> _Task prompt_:
Print the whole listing again exactly, keeping no pictures in it.

> _Data section_:
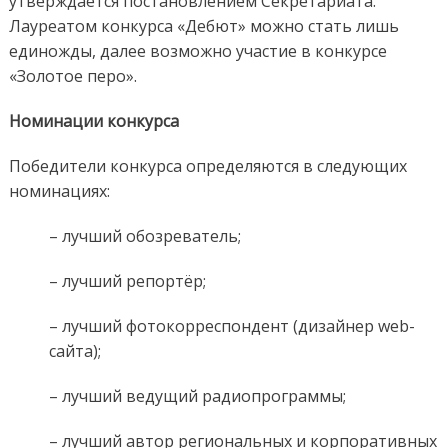
утверждается постановлением Секретариата.
Лауреатом конкурса «Дебют» можно стать лишь
единожды, далее возможно участие в конкурсе
«Золотое перо».
Номинации конкурса
Победители конкурса определяются в следующих
номинациях:
– лучший обозреватель;
– лучший репортёр;
– лучший фотокорреспондент (дизайнер web-
сайта);
– лучший ведущий радиопрограммы;
– лучший автор региональных и корпоративных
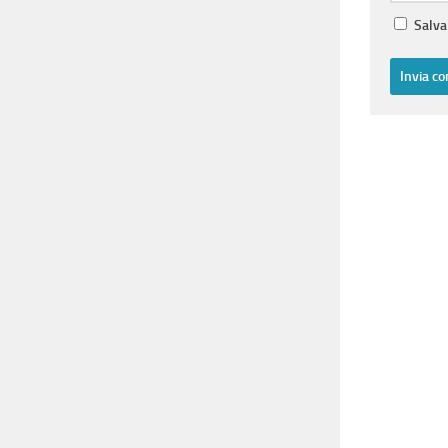
Salva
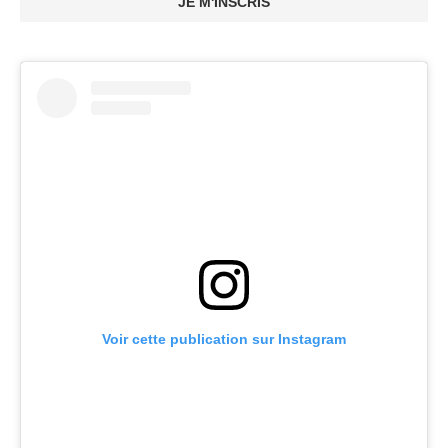
JE M'INSCRIS
Voir cette publication sur Instagram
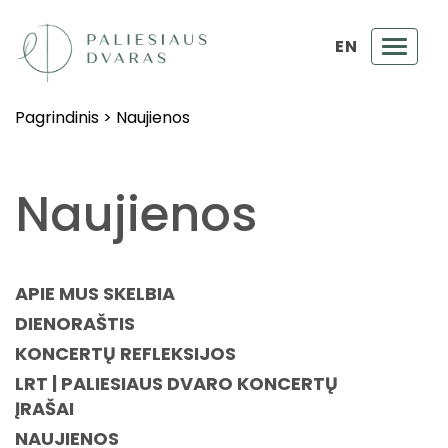
EN
Toggl
navig
Pagrindinis
>
Naujienos
Naujienos
APIE MUS SKELBIA
DIENORAŠTIS
KONCERTŲ REFLEKSIJOS
LRT | PALIESIAUS DVARO KONCERTŲ
ĮRAŠAI
NAUJIENOS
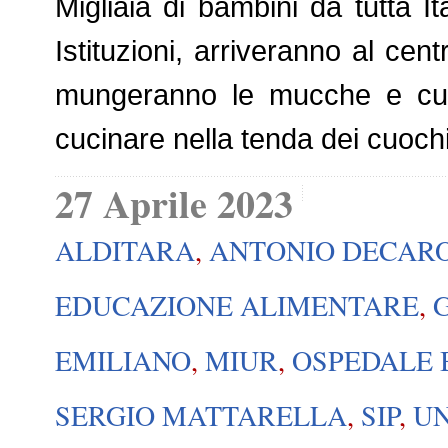
Migliaia di bambini da tutta It
Istituzioni, arriveranno al cent
mungeranno le mucche e curer
cucinare nella tenda dei cuoch
27 Aprile 2023
ALDITARA
,
ANTONIO DECAR
EDUCAZIONE ALIMENTARE
,
EMILIANO
,
MIUR
,
OSPEDALE 
SERGIO MATTARELLA
,
SIP
,
UN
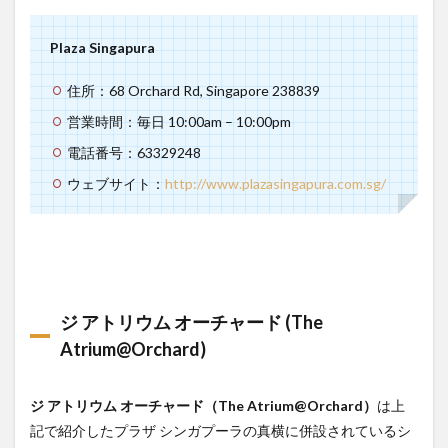
Plaza Singapura
住所：68 Orchard Rd, Singapore 238839
営業時間：毎日 10:00am – 10:00pm
電話番号：63329248
ウェブサイト：
http://www.plazasingapura.com.sg/
ジ アトリウム オーチャード (The
Atrium@Orchard)
ジ アトリウム オーチャード（The Atrium@Orchard）
は上
記で紹介したプラザ シンガプーラの真横に併設されているシ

> _Answer space_:
утверждается постановлением Секретариата.
Лауреатом конкурса «Дебют» можно стать лишь
единожды, далее возможно участие в конкурсе
«Золотое перо».
Номинации конкурса
Победители конкурса определяются в следующих
номинациях:
– лучший обозреватель;
– лучший репортёр;
– лучший фотокорреспондент (дизайнер web-
сайта);
– лучший ведущий радиопрограммы;
– лучший автор региональных и корпоративных
Salva
JE M'INSCRIS
Voir cette publication sur Instagram
EN
Toggl
navig
Pagrindinis
>
Naujienos
Naujienos
APIE MUS SKELBIA
DIENORAŠTIS
KONCERTŲ REFLEKSIJOS
LRT | PALIESIAUS DVARO KONCERTŲ
ĮRAŠAI
NAUJIENOS
Migliaia di bambini da tutta It
Istituzioni, arriveranno al cent
mungeranno le mucche e curer
cucinare nella tenda dei cuoch
27 Aprile 2023
ALDITARA
,
ANTONIO DECAR
EDUCAZIONE ALIMENTARE
,
EMILIANO
,
MIUR
,
OSPEDALE 
SERGIO MATTARELLA
,
SIP
,
UN
Plaza Singapura
住所：68 Orchard Rd, Singapore 238839
営業時間：毎日 10:00am – 10:00pm
電話番号：63329248
ウェブサイト：
http://www.plazasingapura.com.sg/
ジ アトリウム オーチャード (The
Atrium@Orchard)
ジ アトリウム オーチャード（The Atrium@Orchard）
は上
記で紹介したプラザ シンガプーラの真横に併設されているシ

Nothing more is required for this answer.